**EXTRACT PROVIDED**.
┌──
Article | Jan 2016
Hwang Soo Yoen: “This world is imperfectly beautiful with too many things”
By William Stover
Upon RU's recommendation, the New York based curators Shlomit Dror (RU Alum) and William Stover as well as RU Alum Emireth Herrera Valdés (Mexico) were invited by the Seoul Art Space Geumcheon (SASG) in South Korea to write a critical review about the Korean artists Wonho Lee, Hwang Sooyeon, and Lee Sujin who are currently in residency at SASG. This is the third consecutive year for this partnership between RU and SASG.
In opposition to traditional Western notions of the ideals of beauty and perfection being harmonious and balanced, Hwang Soo Yoen finds beauty in imperfection. For Hwang beauty lies in what is flawed and her aesthetic is centered on the acceptance that beauty is, not only imperfect, but also impermanent and incomplete. She celebrates the mundane, turning ordinary, humble materials (some natural and some man made) into works that are enlivened with a mystical and magical quality. Like an alchemist who turns lead into gold, Hwang takes raw materials that exist in the physical realm - sand, spit, charcoal, rubber bands, aluminum foil, eggs - and transforms them. By slowly observing the object over time, recognizing its physical properties, acknowledging its intended societal function, and the “life” that is contained within, she begins to tear the object/material down, manipulating and maneuvering it into another state. In works such as Object and Object, ordinary rubber bands are cut into tiny bits and accumulated over many months in a small box, or More Hard, where aluminum foil is pounded and hammered over and over until it breaks into small pieces. The pieces are amassed together and shaped into spheres, whereby the flimsy foil, through the process becomes rock solid. The properties of the materials may still be recognizable, but in Hwang’s conversion the original function is negated and the materials are morphed into surrogates for both earthly and spiritual concerns.
└──
Stored entries:
┌──
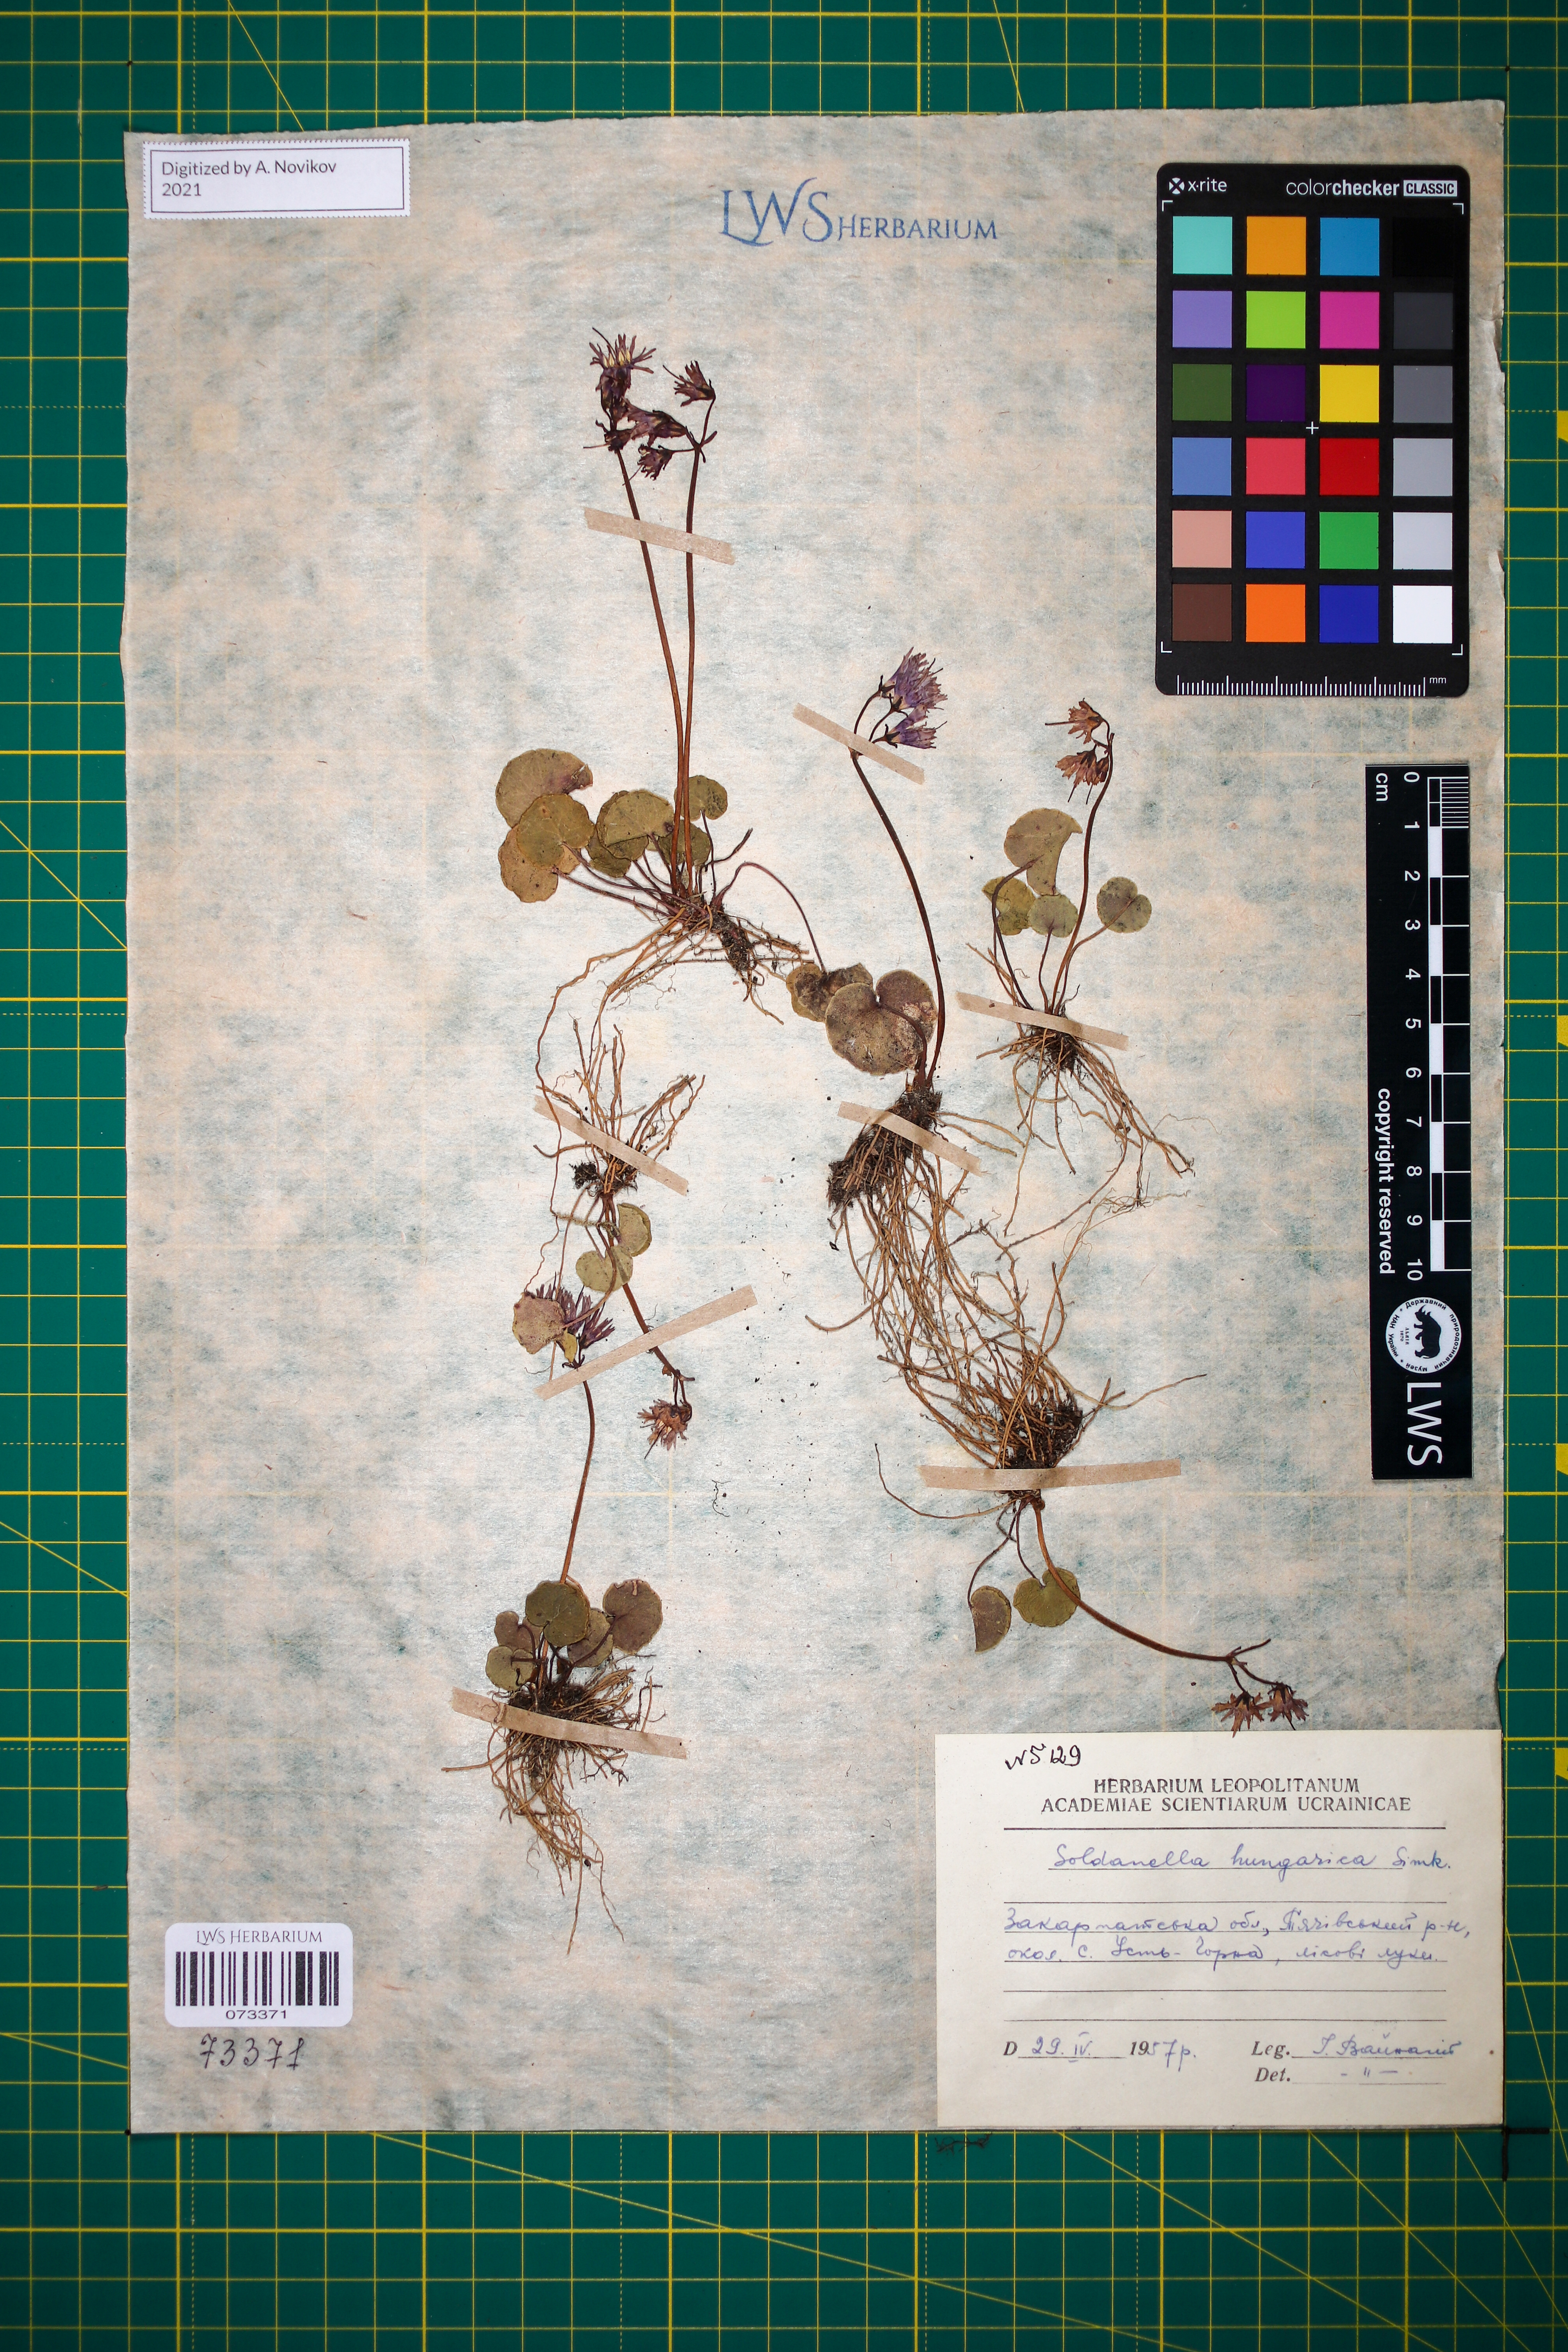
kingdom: Plantae
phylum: Tracheophyta
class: Magnoliopsida
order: Ericales
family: Primulaceae
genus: Soldanella
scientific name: Soldanella hungarica
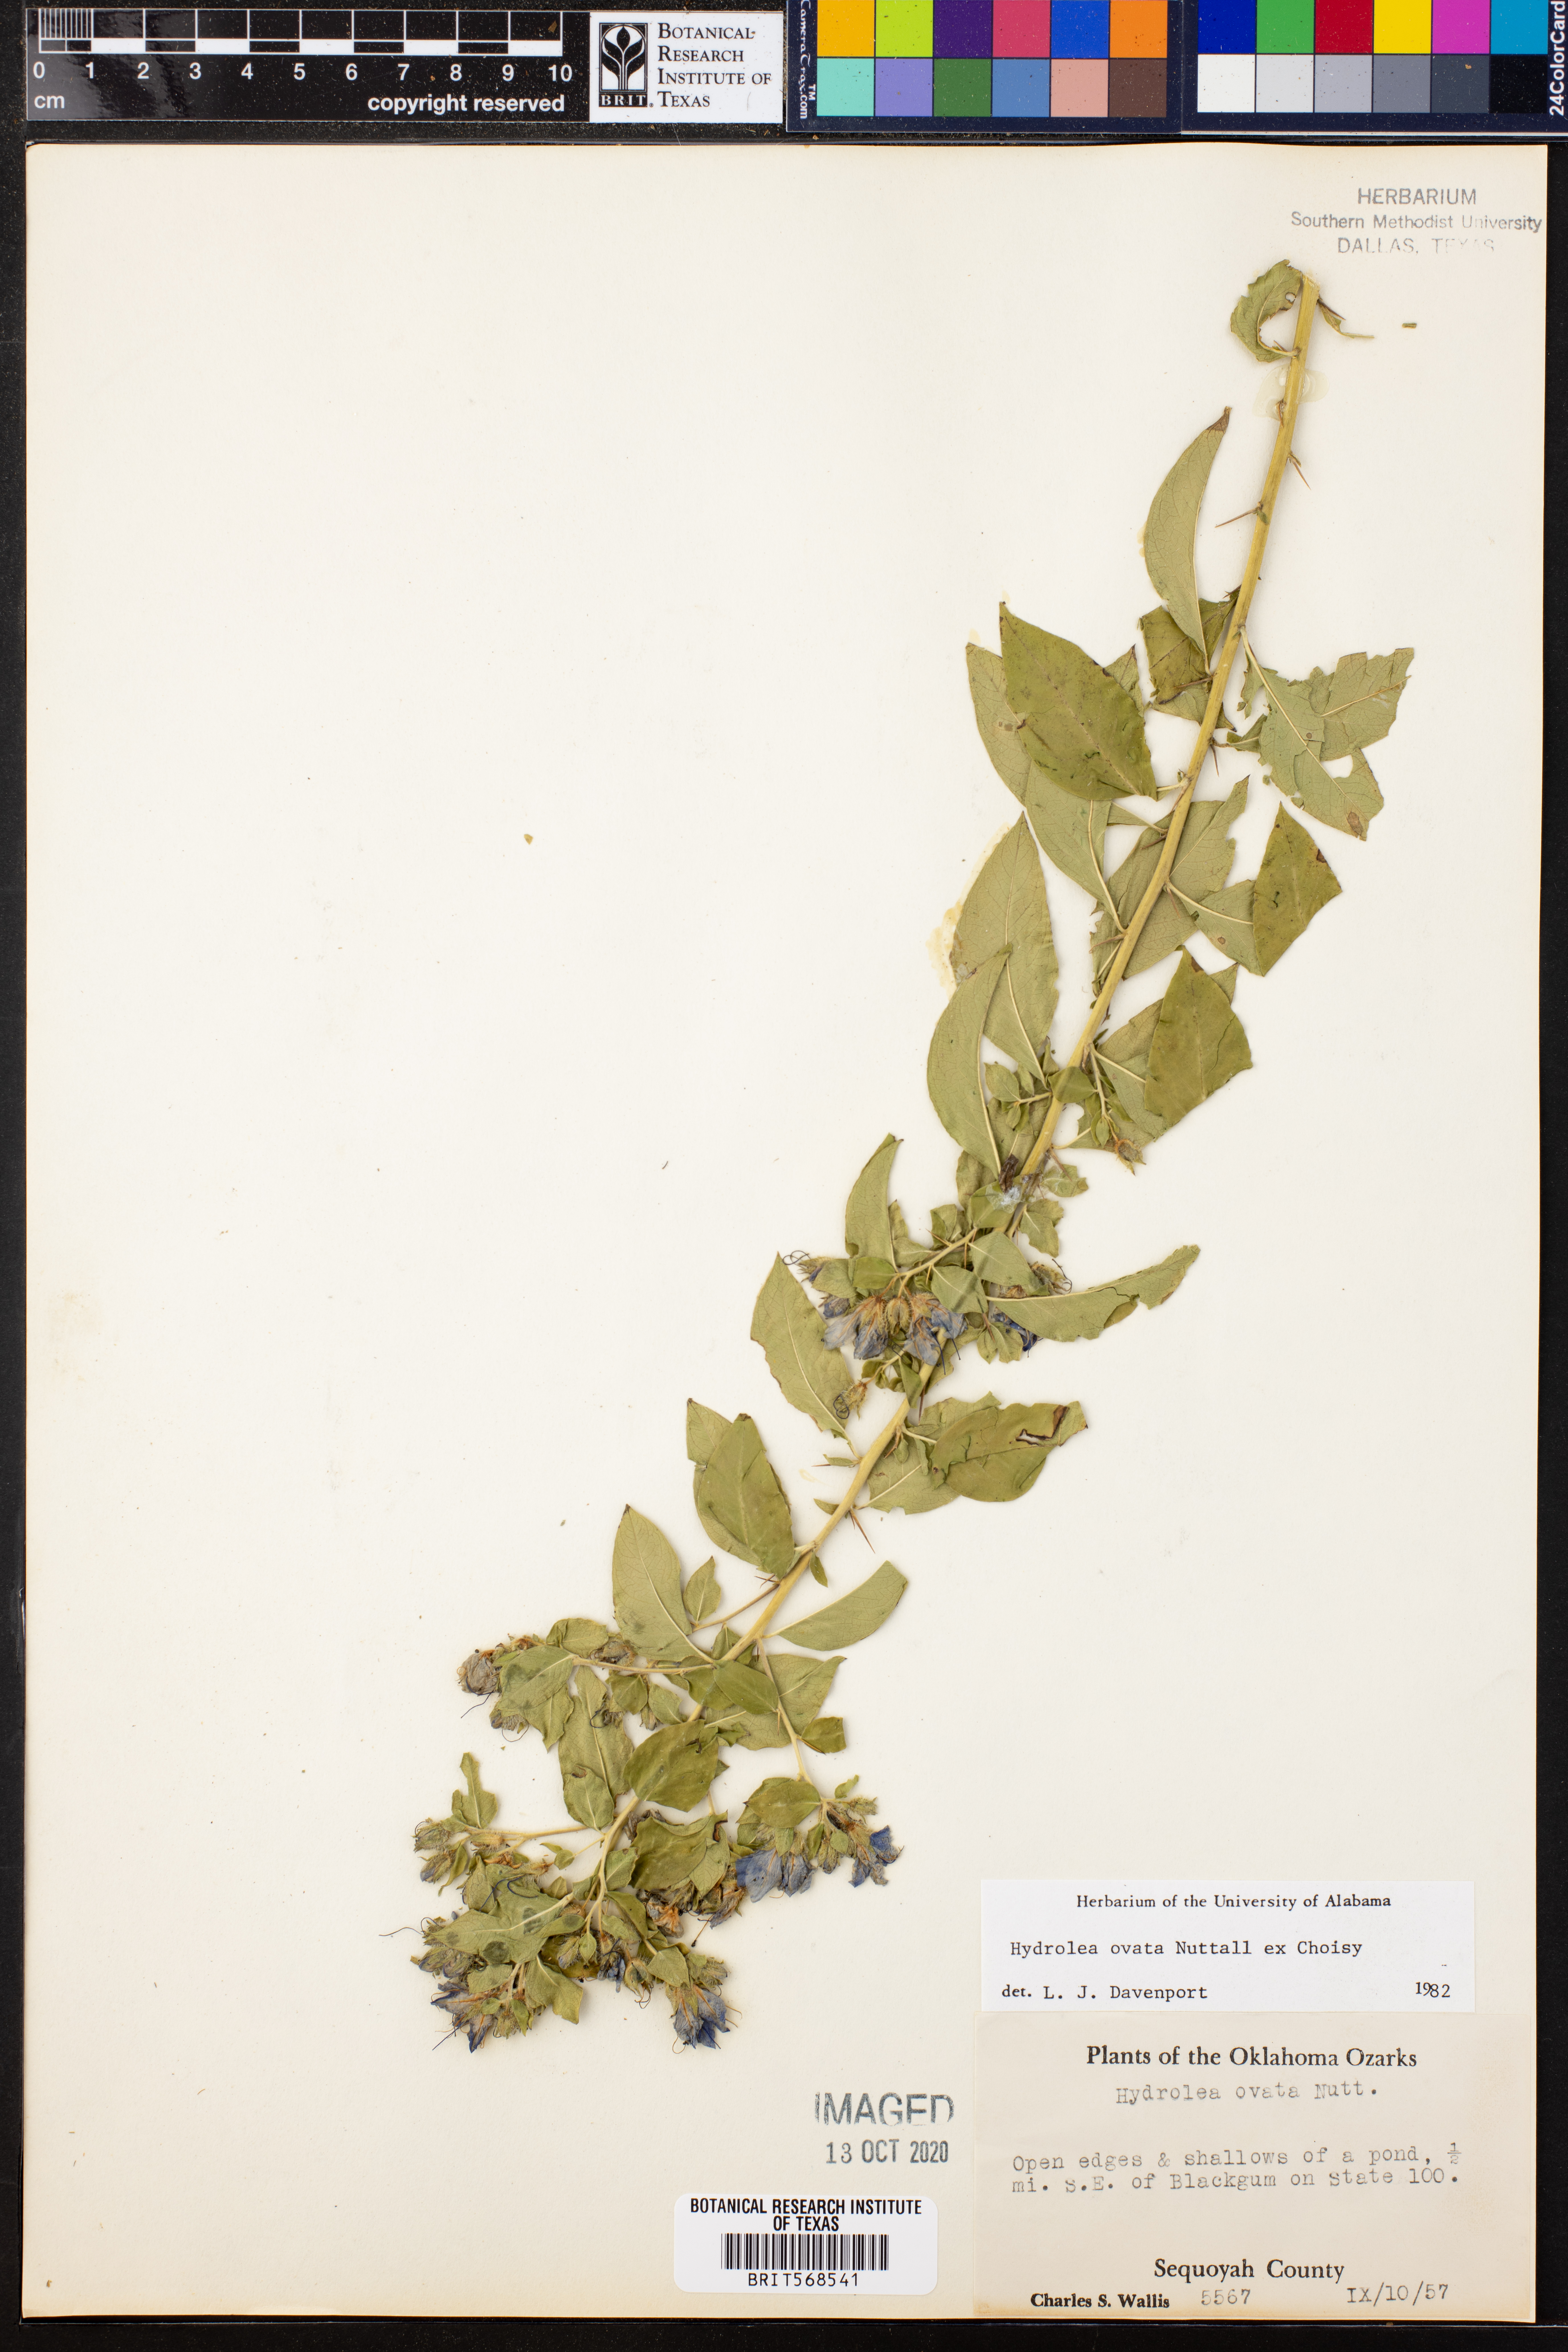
└──
**WORK INSTRUCTIONS**.
Please answer these questions from the article on Hwang Soo Yoen, numbering each answer to match its question.
1. Which art space invited the curators to write a critical review?
2. In Object and Object, what ordinary material is cut into tiny bits?
3. In More Hard, into what shape are the pieces of aluminum foil formed?

**OUTPUT OF THE TASK**.
1. The Seoul Art Space Geumcheon (SASG) in South Korea.
2. Rubber bands.
3. Spheres.